Today I am thinking about loss, grief and the “people, places and things” we have to let go of in this lifetime. At this moment, I have a friend in the midst of delivering her precious stillborn baby girl Hannah. I cannot fathom what she is feeling. I am praying for her and her husband and her daughter. I am lifting her up to God, who knows her needs, her pain, her brokenness.
But I do know what it feels like as I have walked through other losses…
I know the loss of divorce. The pain of saying goodbye to a dream, the untangling of a life together.
I have walked through the feelings of never having a child and the ache of unmet motherhood. The guilt over not wanting to attend the baby shower. The avoidance of holding the adorable baby.
I have surrendered an addiction to alcohol and walked through those feelings of loss and powerlessness. The complete willingness to admit that I have no control and needed help.

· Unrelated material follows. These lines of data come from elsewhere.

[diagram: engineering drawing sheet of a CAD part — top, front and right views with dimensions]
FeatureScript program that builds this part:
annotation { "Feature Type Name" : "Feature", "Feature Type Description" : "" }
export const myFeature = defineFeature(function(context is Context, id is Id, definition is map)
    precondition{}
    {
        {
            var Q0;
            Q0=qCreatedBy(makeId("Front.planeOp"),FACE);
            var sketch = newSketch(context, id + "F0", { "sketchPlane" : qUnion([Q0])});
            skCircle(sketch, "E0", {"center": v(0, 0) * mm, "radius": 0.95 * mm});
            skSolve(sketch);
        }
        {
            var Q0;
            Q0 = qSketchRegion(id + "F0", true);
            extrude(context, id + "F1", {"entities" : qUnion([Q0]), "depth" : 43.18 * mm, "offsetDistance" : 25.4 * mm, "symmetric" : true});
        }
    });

Grief happens. We tend to run from it. We don’t know how to help other people or talk about it. We don’t want to ask the wrong question and we are afraid of making things worse. The only way to make things worse is to not reach out, in my opinion. Sit next to the person. Send the text. Keep asking.
And when it is US in the midst of it, we tend to hide. When I am hurting, I don’t want you to know about it. I want to hide in my house, or pretend everything is ok. I don’t want you to see my crying on my bathroom floor in the dark of the night, or wandering glassy eyed through Target in the middle of the afternoon. I am afraid to ask you for the help that I desperately need.
I pray that we will all be willing….to ask for help and to be the help.
Let someone love you, hold you, sit next to you. Let yourself be held. Let yourself feel, cry, thrash about. Let it all come out.